Exercise: Reproduce exactly the lines beginning with the line that contains "left shoulder: (190, 360)" and ending at the final line of the material below.

** Opening Exercise inputs block **

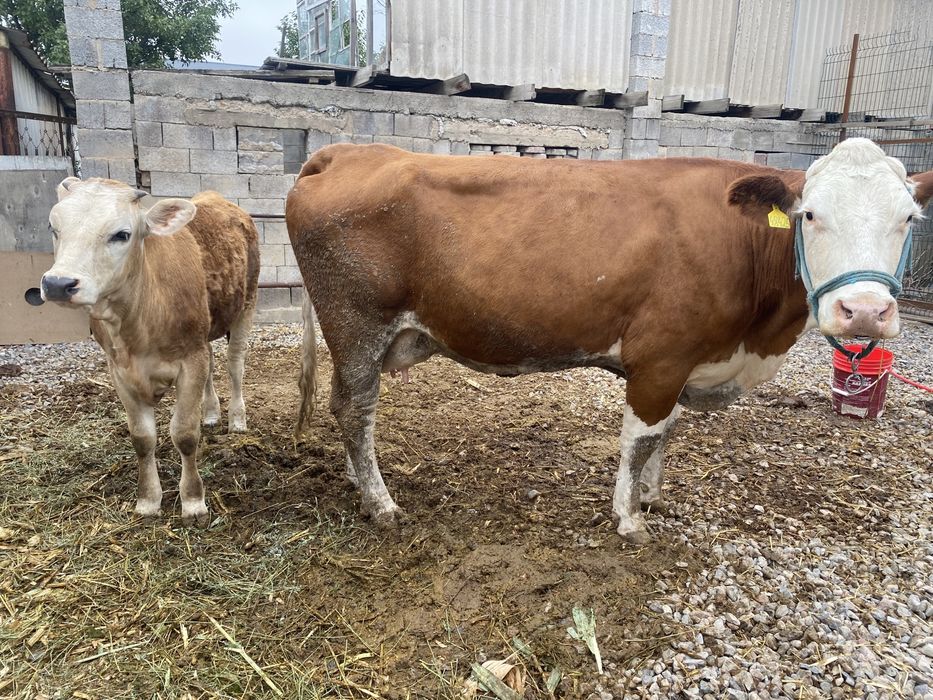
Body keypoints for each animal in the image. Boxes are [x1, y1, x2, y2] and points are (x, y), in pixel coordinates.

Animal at [41, 178, 259, 525]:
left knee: (234, 363)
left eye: (122, 234)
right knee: (213, 363)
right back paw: (211, 413)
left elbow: (184, 433)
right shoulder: (119, 370)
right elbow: (142, 438)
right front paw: (148, 501)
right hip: (208, 327)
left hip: (245, 306)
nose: (58, 284)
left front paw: (193, 502)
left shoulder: (190, 360)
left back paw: (237, 419)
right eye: (54, 227)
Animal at [285, 138, 933, 544]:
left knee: (348, 408)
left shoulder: (686, 361)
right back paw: (381, 504)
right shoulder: (662, 356)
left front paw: (652, 497)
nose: (865, 312)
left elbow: (666, 431)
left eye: (908, 218)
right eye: (811, 215)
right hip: (357, 323)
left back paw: (357, 481)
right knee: (354, 408)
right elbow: (640, 439)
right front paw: (629, 518)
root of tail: (345, 152)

** Closing Exercise inputs block **

Expected answer:
left shoulder: (190, 360)
left back paw: (237, 419)
right eye: (54, 227)
Animal at [285, 138, 933, 544]:
left knee: (348, 408)
left shoulder: (686, 361)
right back paw: (381, 504)
right shoulder: (662, 356)
left front paw: (652, 497)
nose: (865, 312)
left elbow: (666, 431)
left eye: (908, 218)
right eye: (811, 215)
right hip: (357, 323)
left back paw: (357, 481)
right knee: (354, 408)
right elbow: (640, 439)
right front paw: (629, 518)
root of tail: (345, 152)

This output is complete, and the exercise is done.